About this exercise => Each line below is to be copied exactly; images do not go into the copy.

Saved entries =>
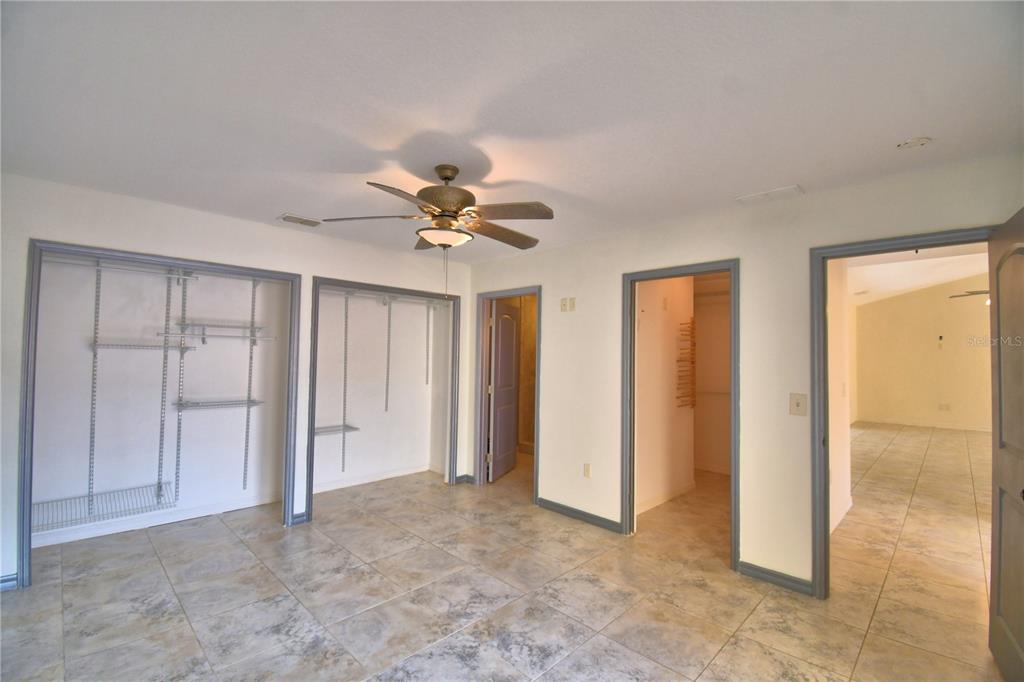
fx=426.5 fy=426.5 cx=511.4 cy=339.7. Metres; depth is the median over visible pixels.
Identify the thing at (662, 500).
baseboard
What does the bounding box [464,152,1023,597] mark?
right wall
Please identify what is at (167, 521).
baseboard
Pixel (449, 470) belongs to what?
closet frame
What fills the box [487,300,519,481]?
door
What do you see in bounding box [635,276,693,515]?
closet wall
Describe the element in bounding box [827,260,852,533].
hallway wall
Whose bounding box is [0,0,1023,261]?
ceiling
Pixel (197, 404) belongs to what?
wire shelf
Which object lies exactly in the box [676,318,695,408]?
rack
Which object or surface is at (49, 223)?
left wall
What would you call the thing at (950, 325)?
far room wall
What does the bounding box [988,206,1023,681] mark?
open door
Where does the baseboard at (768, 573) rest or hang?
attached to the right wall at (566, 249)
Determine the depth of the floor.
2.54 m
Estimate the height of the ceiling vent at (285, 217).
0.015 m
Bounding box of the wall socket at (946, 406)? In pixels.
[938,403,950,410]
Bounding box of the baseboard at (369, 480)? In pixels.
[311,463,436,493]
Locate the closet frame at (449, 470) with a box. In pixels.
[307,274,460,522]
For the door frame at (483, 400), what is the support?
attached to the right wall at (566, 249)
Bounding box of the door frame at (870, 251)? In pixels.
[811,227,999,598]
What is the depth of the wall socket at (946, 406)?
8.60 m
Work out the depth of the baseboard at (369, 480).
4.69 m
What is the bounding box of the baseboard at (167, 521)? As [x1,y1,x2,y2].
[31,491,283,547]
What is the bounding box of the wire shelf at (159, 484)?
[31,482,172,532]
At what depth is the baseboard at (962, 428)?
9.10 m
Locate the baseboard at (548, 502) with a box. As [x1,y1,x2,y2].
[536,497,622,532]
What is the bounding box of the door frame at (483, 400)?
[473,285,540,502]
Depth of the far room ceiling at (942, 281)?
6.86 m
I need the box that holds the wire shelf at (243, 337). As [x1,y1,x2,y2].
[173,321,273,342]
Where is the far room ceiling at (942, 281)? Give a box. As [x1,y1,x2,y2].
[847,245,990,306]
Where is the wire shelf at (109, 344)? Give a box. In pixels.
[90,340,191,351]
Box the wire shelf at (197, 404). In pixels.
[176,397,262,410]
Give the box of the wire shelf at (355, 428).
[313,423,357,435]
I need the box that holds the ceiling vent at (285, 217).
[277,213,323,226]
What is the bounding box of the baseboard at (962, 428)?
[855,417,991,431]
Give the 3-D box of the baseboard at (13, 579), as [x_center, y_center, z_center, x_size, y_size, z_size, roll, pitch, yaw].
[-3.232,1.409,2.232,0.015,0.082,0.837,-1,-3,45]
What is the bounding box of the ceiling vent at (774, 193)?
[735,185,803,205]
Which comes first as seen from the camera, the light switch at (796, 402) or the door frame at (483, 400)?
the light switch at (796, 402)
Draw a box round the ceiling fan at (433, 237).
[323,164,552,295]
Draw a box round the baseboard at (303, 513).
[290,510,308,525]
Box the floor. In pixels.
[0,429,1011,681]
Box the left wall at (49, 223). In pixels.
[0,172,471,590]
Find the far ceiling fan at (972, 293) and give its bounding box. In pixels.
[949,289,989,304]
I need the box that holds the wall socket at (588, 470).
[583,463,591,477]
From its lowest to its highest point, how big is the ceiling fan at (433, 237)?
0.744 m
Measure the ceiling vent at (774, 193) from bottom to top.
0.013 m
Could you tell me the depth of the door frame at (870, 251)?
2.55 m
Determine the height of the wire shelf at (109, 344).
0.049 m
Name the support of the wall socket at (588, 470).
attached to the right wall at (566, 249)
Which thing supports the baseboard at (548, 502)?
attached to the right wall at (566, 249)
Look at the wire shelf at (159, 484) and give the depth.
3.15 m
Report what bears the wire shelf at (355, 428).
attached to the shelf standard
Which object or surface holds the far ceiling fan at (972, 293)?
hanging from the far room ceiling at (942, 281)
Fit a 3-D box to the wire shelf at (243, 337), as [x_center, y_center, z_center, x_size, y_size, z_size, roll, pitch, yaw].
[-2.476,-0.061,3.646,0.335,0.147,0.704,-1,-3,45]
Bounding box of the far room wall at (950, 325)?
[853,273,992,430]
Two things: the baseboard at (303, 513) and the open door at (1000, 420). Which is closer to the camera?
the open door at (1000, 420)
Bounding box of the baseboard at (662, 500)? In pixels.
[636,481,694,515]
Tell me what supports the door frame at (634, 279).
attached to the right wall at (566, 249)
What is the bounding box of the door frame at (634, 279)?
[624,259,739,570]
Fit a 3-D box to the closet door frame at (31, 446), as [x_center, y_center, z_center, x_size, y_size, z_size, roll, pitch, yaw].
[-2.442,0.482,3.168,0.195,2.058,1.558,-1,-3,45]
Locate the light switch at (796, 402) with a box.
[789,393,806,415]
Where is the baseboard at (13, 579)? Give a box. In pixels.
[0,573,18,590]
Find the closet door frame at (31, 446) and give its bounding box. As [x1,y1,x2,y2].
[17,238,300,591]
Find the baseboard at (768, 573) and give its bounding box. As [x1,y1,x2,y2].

Written answer =>
fx=426.5 fy=426.5 cx=511.4 cy=339.7. Metres; depth is the median over visible pixels.
Identify the thing at (662, 500).
baseboard
What does the bounding box [464,152,1023,597] mark?
right wall
Please identify what is at (167, 521).
baseboard
Pixel (449, 470) belongs to what?
closet frame
What fills the box [487,300,519,481]?
door
What do you see in bounding box [635,276,693,515]?
closet wall
Describe the element in bounding box [827,260,852,533].
hallway wall
Whose bounding box is [0,0,1023,261]?
ceiling
Pixel (197, 404) belongs to what?
wire shelf
Which object lies exactly in the box [676,318,695,408]?
rack
Which object or surface is at (49, 223)?
left wall
What would you call the thing at (950, 325)?
far room wall
What does the bounding box [988,206,1023,681] mark?
open door
Where does the baseboard at (768, 573) rest or hang?
attached to the right wall at (566, 249)
Determine the depth of the floor.
2.54 m
Estimate the height of the ceiling vent at (285, 217).
0.015 m
Bounding box of the wall socket at (946, 406)? In pixels.
[938,403,950,410]
Bounding box of the baseboard at (369, 480)? In pixels.
[311,463,436,493]
Locate the closet frame at (449, 470) with a box. In pixels.
[307,274,460,522]
For the door frame at (483, 400), what is the support?
attached to the right wall at (566, 249)
Bounding box of the door frame at (870, 251)? In pixels.
[811,227,999,598]
What is the depth of the wall socket at (946, 406)?
8.60 m
Work out the depth of the baseboard at (369, 480).
4.69 m
What is the bounding box of the baseboard at (167, 521)? As [x1,y1,x2,y2].
[31,491,283,547]
What is the bounding box of the wire shelf at (159, 484)?
[31,482,172,532]
At what depth is the baseboard at (962, 428)?
9.10 m
Locate the baseboard at (548, 502) with a box. As [x1,y1,x2,y2].
[536,497,622,532]
What is the bounding box of the door frame at (483, 400)?
[473,285,540,502]
Depth of the far room ceiling at (942, 281)?
6.86 m
I need the box that holds the wire shelf at (243, 337). As [x1,y1,x2,y2].
[173,321,273,342]
Where is the far room ceiling at (942, 281)? Give a box. As [x1,y1,x2,y2].
[847,245,990,306]
Where is the wire shelf at (109, 344)? Give a box. In pixels.
[90,340,191,351]
Box the wire shelf at (197, 404). In pixels.
[176,397,262,410]
Give the box of the wire shelf at (355, 428).
[313,423,357,435]
I need the box that holds the ceiling vent at (285, 217).
[277,213,323,226]
What is the bounding box of the baseboard at (962, 428)?
[855,417,991,431]
Give the 3-D box of the baseboard at (13, 579), as [x_center, y_center, z_center, x_size, y_size, z_size, roll, pitch, yaw].
[-3.232,1.409,2.232,0.015,0.082,0.837,-1,-3,45]
What is the bounding box of the ceiling vent at (774, 193)?
[735,185,803,205]
Which comes first as seen from the camera, the light switch at (796, 402) or the door frame at (483, 400)?
the light switch at (796, 402)
Draw a box round the ceiling fan at (433, 237).
[323,164,552,295]
Draw a box round the baseboard at (303, 513).
[290,510,308,525]
Box the floor. In pixels.
[0,429,1011,681]
Box the left wall at (49, 223). In pixels.
[0,172,471,590]
Find the far ceiling fan at (972, 293) and give its bounding box. In pixels.
[949,289,989,304]
I need the box that holds the wall socket at (588, 470).
[583,463,591,477]
From its lowest to its highest point, how big is the ceiling fan at (433, 237)?
0.744 m
Measure the ceiling vent at (774, 193) from bottom to top.
0.013 m
Could you tell me the depth of the door frame at (870, 251)?
2.55 m
Determine the height of the wire shelf at (109, 344).
0.049 m
Name the support of the wall socket at (588, 470).
attached to the right wall at (566, 249)
Which thing supports the baseboard at (548, 502)?
attached to the right wall at (566, 249)
Look at the wire shelf at (159, 484) and give the depth.
3.15 m
Report what bears the wire shelf at (355, 428).
attached to the shelf standard
Which object or surface holds the far ceiling fan at (972, 293)?
hanging from the far room ceiling at (942, 281)
Fit a 3-D box to the wire shelf at (243, 337), as [x_center, y_center, z_center, x_size, y_size, z_size, roll, pitch, yaw].
[-2.476,-0.061,3.646,0.335,0.147,0.704,-1,-3,45]
Bounding box of the far room wall at (950, 325)?
[853,273,992,430]
Two things: the baseboard at (303, 513) and the open door at (1000, 420). Which is closer to the camera?
the open door at (1000, 420)
Bounding box of the baseboard at (662, 500)? In pixels.
[636,481,694,515]
Tell me what supports the door frame at (634, 279).
attached to the right wall at (566, 249)
What is the bounding box of the door frame at (634, 279)?
[624,259,739,570]
Fit a 3-D box to the closet door frame at (31, 446), as [x_center, y_center, z_center, x_size, y_size, z_size, roll, pitch, yaw].
[-2.442,0.482,3.168,0.195,2.058,1.558,-1,-3,45]
Locate the light switch at (796, 402) with a box.
[789,393,806,415]
Where is the baseboard at (13, 579)? Give a box. In pixels.
[0,573,18,590]
Find the closet door frame at (31, 446) and give its bounding box. As [x1,y1,x2,y2].
[17,238,300,591]
Find the baseboard at (768, 573) and give its bounding box. As [x1,y1,x2,y2].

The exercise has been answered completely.